The Housatonic Museum of Art is practically across the street from my building and it’s nice to clear my head occasionally to check out what’s on the walls at the Burt Chernow Galleries. Usually the visit is a solitary experience.
Not today. The Warhol show is a week old and a students are still wandering through. Relatively speaking, that qualifies as a Blockbuster for the Bridgeport art scene.
“In the Company…” displays some of the Polaroids from Andy Warhol’s collecton, which were donated to Housatonic, and the works of other artists such as Jeremy Kost, who has used a Polaroid to chronicle New York City nightlife (such as it’s been) of the past 10 years, and Warhol contemporary Billy Sullivan.
There was a subversive seventies and eighties vibe throughout, depicting a world before most HCC students were born. This world is mainly but not necessarily white, kind of decadent, worldly and knowing. Images drew on not so much the gay world, but an outsider, outlaw-sex kind of thing of punk, drag and the suggestion of a little coke somewhere outside the lens. Students here, who are normally rushing between classes or to a job or some other responsibility, don’t normally stop to reflect on what’s hanging on a gallery wall.
Very little explained Kost’s film “Rainblo” of the tattooed man slowly applying drag makeup, or the fuzzy black-and-white clip from late-70s Manhattan public access television. Behind that was a wallpaper of some fairly unpolished fanzines of the 1990s, photocopied and arranged by Harmony Korine. On another set is another cable show, “Andy Warhol’s TV,” with a 1981 interview with my new best friend John Waters and his star, the divine Divine who having her makeup done during while Waters reminisces about Baltimore and his early films like “Mondo Trasho” and “Female Trouble” — from which clips are shown, which really excited me. In 1984 I would have had to drive a half-hour to the Deptford AMC 8 to see the midnight movie, and now all I have to do is cross the street!
Warhol’s Factory life is bridged to today’s world by the likes of Madonna and the Lady Gaga, both depicted here by Kost.

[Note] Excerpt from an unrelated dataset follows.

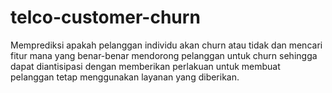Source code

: # telco-customer-churn
Memprediksi apakah pelanggan individu akan churn atau tidak dan mencari fitur mana yang benar-benar mendorong pelanggan untuk churn sehingga dapat diantisipasi dengan memberikan perlakuan untuk membuat pelanggan tetap menggunakan layanan yang diberikan.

The Factory and everything in its orbit seems so far away yet familiar. And it’s probably refreshing to see art from something other than an upper-middle-class and suburban point of view.
On the back row is something that, while contemporary, connects to Warhol’s early “screen tests.” Rashaad Newsome’s “Shade Compositions (Screen Test 2)” is described by the artist as a video that documents African American women acting out “sassy vocalizations” as part of “ethnographic research.” She’s big as life on the back wall and it signals a big welcome to students of color at HCC.
A colorful takeaway poster provides some context, however, including a short piece on the importance of Warhol as a “Gay Art Star,” a less examined piece of his legacy. Warhol not only rejected the “brushy emotive style” of that time, but the art world’s macho pose. His machine-age techniques eventually eclipsed Jackson Pollack’s abstract expressionism as Warhol celebrated everyday images in America, right down to the soup cans.